Assignment 1
Return the passage on Meltzer and reggae music word for word, in full.

He met Marley again a year later at a concert at Madison Square Gardens in New York and was flattered that Marley remembered him immediately. From then on, Meltzer made a promise to himself to do something in the genre and, after putting it off for some time, it has happened gradually. The CD will find its fans among the large and natural Caribbean markets in Canada, the USA and England, but Meltzer wants it to go global.
His ultimate goal, he said, is a day when he puts on a reggae album for which there are 10 million bootleg copies out there because people want it so bad. "I want the New England sound to be as big as TSOP (The Sound of Philadelphia), Mowtown, Stax and other unique sounds."
Is he on a mission to rescue reggae? Meltzer said it begins with the community and it's up to all of us where we set the talent bar, whether high or low. "We must define it. Artistes must be able to write and sing and gain recognition other than among your own opinion," he said.
Reggae, he maintained, must return to musicality, it's not just about a sound or gimmick with a beat that is gone in six weeks. "I am not putting down dancehall or hip-hop, they have their place. But we have to get the grooves back to foundation and learn from the old school about mass market and mass appeal," he said.
Reggae music is about Jamaica, Meltzer explained, but it must also relate to other cultures.
"Marley came out of the Trench Town experience but became a spokesperson for oppressed people everywhere, taking the music beyond the culture he grew up in - he saw the world with bigger eyes," he said. And, he concluded, the time is right to harness the available technologies to do just that.
"For my part, I hope Capsicum Records gets so big I need a bigger server!"

Supplied material
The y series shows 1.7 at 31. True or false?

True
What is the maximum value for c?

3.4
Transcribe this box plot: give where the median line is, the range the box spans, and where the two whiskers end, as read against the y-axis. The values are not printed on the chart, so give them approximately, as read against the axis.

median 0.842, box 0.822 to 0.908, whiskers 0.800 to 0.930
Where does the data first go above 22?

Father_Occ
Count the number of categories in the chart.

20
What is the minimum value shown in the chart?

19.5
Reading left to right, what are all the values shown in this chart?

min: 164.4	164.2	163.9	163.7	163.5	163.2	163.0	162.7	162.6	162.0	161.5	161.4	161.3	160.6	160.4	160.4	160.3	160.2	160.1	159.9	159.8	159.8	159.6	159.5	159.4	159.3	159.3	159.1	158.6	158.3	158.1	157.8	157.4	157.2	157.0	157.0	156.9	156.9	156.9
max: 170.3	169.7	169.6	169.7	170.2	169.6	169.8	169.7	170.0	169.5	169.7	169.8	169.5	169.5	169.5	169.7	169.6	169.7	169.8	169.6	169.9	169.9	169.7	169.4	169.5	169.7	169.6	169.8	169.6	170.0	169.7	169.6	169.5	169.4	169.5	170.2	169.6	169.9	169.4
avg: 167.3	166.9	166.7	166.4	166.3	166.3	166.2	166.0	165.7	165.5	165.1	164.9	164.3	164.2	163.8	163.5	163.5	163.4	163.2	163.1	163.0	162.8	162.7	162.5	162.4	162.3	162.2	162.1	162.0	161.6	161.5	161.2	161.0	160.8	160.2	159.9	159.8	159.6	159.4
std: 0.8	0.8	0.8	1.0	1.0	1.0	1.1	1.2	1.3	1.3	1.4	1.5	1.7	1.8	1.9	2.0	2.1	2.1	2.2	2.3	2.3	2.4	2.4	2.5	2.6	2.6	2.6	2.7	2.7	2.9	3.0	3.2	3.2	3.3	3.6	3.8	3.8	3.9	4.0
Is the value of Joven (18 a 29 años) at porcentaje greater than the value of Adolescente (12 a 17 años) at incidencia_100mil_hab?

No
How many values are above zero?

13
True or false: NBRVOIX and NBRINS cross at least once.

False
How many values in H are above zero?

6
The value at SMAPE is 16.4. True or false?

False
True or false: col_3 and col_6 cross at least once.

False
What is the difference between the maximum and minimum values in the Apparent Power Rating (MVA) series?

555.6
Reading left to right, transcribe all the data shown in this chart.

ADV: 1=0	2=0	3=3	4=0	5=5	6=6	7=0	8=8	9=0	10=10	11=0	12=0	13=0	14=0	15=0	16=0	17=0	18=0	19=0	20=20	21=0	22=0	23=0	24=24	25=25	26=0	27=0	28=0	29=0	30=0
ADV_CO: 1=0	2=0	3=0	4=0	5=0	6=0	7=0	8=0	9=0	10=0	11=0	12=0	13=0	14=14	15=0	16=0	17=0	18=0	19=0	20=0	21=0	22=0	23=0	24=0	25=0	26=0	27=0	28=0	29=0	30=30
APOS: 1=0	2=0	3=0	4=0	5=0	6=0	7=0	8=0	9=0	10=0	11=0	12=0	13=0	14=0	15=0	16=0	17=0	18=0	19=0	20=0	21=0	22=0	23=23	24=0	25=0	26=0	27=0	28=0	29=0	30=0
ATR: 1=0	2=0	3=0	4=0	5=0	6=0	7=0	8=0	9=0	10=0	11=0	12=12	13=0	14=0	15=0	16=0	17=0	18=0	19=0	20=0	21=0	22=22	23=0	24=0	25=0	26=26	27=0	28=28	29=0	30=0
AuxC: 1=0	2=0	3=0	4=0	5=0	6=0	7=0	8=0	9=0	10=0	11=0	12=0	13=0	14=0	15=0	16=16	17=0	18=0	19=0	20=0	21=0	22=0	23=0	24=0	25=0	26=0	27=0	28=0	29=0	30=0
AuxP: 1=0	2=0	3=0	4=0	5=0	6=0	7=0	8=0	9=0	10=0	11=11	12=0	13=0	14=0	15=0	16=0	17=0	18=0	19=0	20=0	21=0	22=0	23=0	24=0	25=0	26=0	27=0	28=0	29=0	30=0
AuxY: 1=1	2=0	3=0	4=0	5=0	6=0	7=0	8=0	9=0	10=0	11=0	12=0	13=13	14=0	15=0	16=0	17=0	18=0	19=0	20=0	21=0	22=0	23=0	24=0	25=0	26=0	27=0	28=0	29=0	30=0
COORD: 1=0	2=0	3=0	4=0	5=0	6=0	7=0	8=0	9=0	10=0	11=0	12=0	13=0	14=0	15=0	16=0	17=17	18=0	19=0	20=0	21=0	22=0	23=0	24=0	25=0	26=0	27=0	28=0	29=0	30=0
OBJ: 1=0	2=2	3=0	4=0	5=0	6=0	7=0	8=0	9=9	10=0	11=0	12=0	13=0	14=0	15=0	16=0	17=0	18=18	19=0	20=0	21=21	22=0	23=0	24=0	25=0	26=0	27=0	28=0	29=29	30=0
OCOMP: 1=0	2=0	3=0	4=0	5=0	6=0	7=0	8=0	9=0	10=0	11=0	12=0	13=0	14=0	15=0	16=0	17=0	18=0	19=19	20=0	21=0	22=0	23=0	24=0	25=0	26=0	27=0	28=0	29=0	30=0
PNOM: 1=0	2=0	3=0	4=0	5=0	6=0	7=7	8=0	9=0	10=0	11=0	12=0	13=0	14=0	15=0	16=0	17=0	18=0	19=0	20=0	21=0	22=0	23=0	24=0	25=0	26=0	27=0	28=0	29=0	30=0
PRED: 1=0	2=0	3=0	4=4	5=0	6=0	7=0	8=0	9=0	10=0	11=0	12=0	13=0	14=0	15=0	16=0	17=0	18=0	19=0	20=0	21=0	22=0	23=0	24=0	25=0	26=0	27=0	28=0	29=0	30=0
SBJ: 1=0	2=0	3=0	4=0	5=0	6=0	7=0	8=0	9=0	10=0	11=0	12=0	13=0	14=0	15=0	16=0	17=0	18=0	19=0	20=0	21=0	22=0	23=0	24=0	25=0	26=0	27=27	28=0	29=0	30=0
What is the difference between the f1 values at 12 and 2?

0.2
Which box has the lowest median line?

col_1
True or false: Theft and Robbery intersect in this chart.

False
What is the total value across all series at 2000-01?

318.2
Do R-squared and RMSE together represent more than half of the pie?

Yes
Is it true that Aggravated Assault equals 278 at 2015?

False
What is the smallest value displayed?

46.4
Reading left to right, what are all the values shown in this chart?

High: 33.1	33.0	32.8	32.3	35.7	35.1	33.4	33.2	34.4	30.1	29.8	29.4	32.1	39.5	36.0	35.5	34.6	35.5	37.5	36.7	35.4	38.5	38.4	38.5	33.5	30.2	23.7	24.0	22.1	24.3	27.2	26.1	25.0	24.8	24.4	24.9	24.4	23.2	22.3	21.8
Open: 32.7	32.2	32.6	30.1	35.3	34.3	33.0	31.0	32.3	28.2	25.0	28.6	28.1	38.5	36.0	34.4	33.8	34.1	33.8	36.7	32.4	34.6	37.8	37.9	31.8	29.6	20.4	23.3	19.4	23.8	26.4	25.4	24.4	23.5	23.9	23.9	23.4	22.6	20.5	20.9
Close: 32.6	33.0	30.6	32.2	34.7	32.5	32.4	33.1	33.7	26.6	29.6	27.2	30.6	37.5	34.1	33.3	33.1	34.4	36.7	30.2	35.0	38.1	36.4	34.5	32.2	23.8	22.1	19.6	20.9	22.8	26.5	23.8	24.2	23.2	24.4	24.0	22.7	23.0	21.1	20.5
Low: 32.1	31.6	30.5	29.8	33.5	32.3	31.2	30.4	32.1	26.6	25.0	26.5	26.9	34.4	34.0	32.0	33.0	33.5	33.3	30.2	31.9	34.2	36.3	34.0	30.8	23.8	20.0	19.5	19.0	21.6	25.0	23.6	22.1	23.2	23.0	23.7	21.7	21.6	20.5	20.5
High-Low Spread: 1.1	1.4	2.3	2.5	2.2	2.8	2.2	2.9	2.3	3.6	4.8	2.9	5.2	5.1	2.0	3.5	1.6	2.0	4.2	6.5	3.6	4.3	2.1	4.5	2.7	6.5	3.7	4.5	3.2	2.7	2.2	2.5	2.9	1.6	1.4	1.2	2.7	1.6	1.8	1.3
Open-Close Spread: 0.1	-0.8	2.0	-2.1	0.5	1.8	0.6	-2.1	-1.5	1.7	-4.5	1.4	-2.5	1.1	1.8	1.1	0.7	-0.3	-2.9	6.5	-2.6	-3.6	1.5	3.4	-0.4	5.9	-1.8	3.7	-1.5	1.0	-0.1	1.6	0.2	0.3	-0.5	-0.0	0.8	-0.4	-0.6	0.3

Assignment 2
Retype the lines of the records starting at the first line and ending at the line that contains "Transcribe this box", with both of those lines included.

Answer box 1
He met Marley again a year later at a concert at Madison Square Gardens in New York and was flattered that Marley remembered him immediately. From then on, Meltzer made a promise to himself to do something in the genre and, after putting it off for some time, it has happened gradually. The CD will find its fans among the large and natural Caribbean markets in Canada, the USA and England, but Meltzer wants it to go global.
His ultimate goal, he said, is a day when he puts on a reggae album for which there are 10 million bootleg copies out there because people want it so bad. "I want the New England sound to be as big as TSOP (The Sound of Philadelphia), Mowtown, Stax and other unique sounds."
Is he on a mission to rescue reggae? Meltzer said it begins with the community and it's up to all of us where we set the talent bar, whether high or low. "We must define it. Artistes must be able to write and sing and gain recognition other than among your own opinion," he said.
Reggae, he maintained, must return to musicality, it's not just about a sound or gimmick with a beat that is gone in six weeks. "I am not putting down dancehall or hip-hop, they have their place. But we have to get the grooves back to foundation and learn from the old school about mass market and mass appeal," he said.
Reggae music is about Jamaica, Meltzer explained, but it must also relate to other cultures.
"Marley came out of the Trench Town experience but became a spokesperson for oppressed people everywhere, taking the music beyond the culture he grew up in - he saw the world with bigger eyes," he said. And, he concluded, the time is right to harness the available technologies to do just that.
"For my part, I hope Capsicum Records gets so big I need a bigger server!"

Answer box 2
The y series shows 1.7 at 31. True or false?

True
What is the maximum value for c?

3.4
Transcribe this box plot: give where the median line is, the range the box spans, and where the two whiskers end, as read against the y-axis. The values are not printed on the chart, so give them approximately, as read against the axis.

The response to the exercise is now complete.